Scaffolding and Peer-learning: Thinking about Vygotsky’s “Zone of Proximal Development”

When a student is struggling with a problem, and they just need that little boost to get them to the next level, they’re in Vygotsky’s Zone of Proximal Development, and it’s appropriate for the teacher to give them that crucial bit of help. The idea implies that students really have been trying to solve the problem so the help they get will be useful.

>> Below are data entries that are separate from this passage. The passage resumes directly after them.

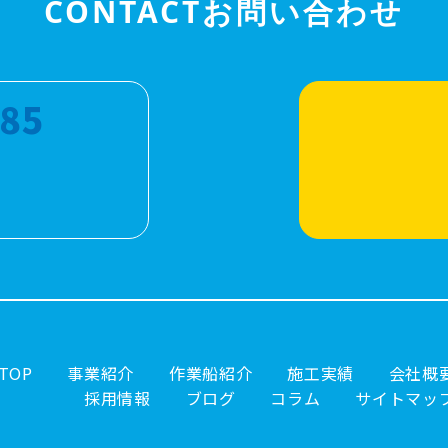
CONTACT
お問い合わせ
785
TOP
事業紹介
作業船紹介
施工実績
会社概
採用情報
ブログ
コラム
サイトマッ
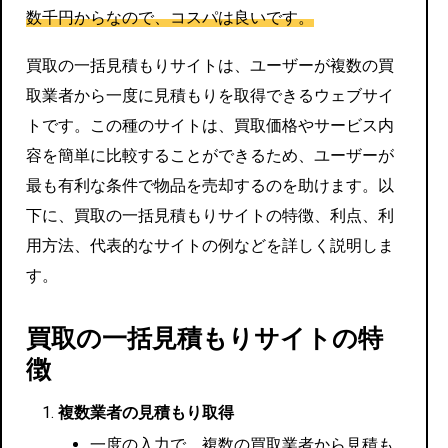
数千円からなので、コスパは良いです。
買取の一括見積もりサイトは、ユーザーが複数の買
取業者から一度に見積もりを取得できるウェブサイ
トです。この種のサイトは、買取価格やサービス内
容を簡単に比較することができるため、ユーザーが
最も有利な条件で物品を売却するのを助けます。以
下に、買取の一括見積もりサイトの特徴、利点、利
用方法、代表的なサイトの例などを詳しく説明しま
す。
買取の一括見積もりサイトの特
徴
複数業者の見積もり取得
一度の入力で、複数の買取業者から見積も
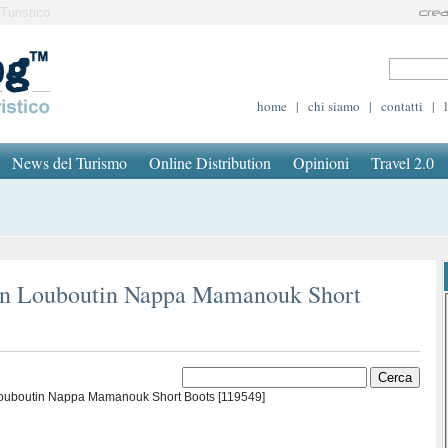
Turistico
home
|
chi siamo
|
contatti
|
News del Turismo
Online Distribution
Opinioni
Travel 2.0
tian Louboutin Nappa Mamanouk Short
 Louboutin Nappa Mamanouk Short Boots [119549]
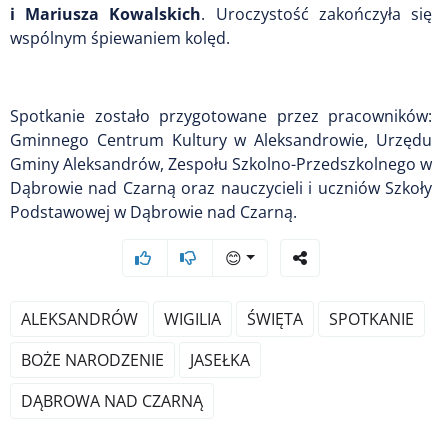
i Mariusza Kowalskich
. Uroczystość zakończyła się
wspólnym śpiewaniem kolęd.
Spotkanie zostało przygotowane przez pracowników:
Gminnego Centrum Kultury w Aleksandrowie, Urzędu
Gminy Aleksandrów, Zespołu Szkolno-Przedszkolnego w
Dąbrowie nad Czarną oraz nauczycieli i uczniów Szkoły
Podstawowej w Dąbrowie nad Czarną.
😊
ALEKSANDRÓW
WIGILIA
ŚWIĘTA
SPOTKANIE
BOŻE NARODZENIE
JASEŁKA
DĄBROWA NAD CZARNĄ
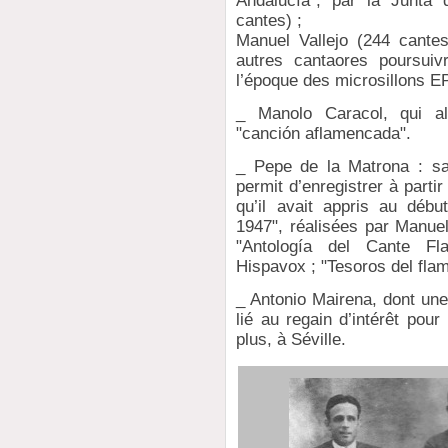
Andalucía", par la Junta
cantes) ;
Manuel Vallejo (244 cantes
autres cantaores poursuiv
l’époque des microsillons EP
_ Manolo Caracol, qui al
"canción aflamencada".
_ Pepe de la Matrona : sa l
permit d’enregistrer à parti
qu’il avait appris au débu
1947", réalisées par Manu
"Antología del Cante Fl
Hispavox ; "Tesoros del fla
_ Antonio Mairena, dont une
lié au regain d’intérêt pour 
plus, à Séville.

It also implies that the teacher can recognize precisely the help they need and deliver it, which is often easier than it sounds. As an adult, from a different generation and culture, and with more experience with these problems, I see problems very differently from my students. Indeed, experts solve problems by developing rules of thumb (heuristics) that speed problem solving by amalgamating large volumes of information. Unfortunately, for these heuristics to be meaningful, students often have to arrive at them themselves. Thus the student looking at the details is unable to communicate effectively with the expert who sees the big picture.

Peer-Teaching

One remedy Vygotsky advocated was peer-teaching. By letting students of similar but differing abilities work in groups, they can help each other: often a lot more effectively than a teacher would be able to. The teacher’s main interventions can be with the more advanced students who do not have anyone more knowledgeable to help, but who are best able to communicate with the teacher because of a smaller knowledge gap.

Practically, this suggests multi-aged classrooms, and a high level of vertical integration of the subject matter. Consider, for example, which topics from algebra, geometry and calculus might be appropriate for students from middle to high school to be working on together at the same time in the same room.

Scaffolding

Another, more typical, approach to this problem would be to provide all the extensive scaffolding – all the information including explicit demonstrations of ways of thought – that students need to get started, and then gradually take the scaffolding away so that they have to apply it all on their own.

In a high school laboratory science class, a teacher might provide scaffolding by first giving students detailed guides to carrying out experiments, then giving them brief outlines that they might use to structure experiments, and finally asking them to set up experiments entirely on their own.

Slavin (2005) (online resources): Classroom Applications of Vygotsky’s Theory.

In Combination

Elements of both these approaches are necessary – and they’re not mutually exclusive. The scaffolding perspective is most important when introducing something completely new, because they’re all novices at that point. But as you build it into the classroom culture in a multi-aged classroom where there is institutional memory and peer-teaching, then the job of the teacher evolves more into maintaining the standards and expectations, and reduces (but does not eliminate) the need for repeatedly providing the full scaffolding.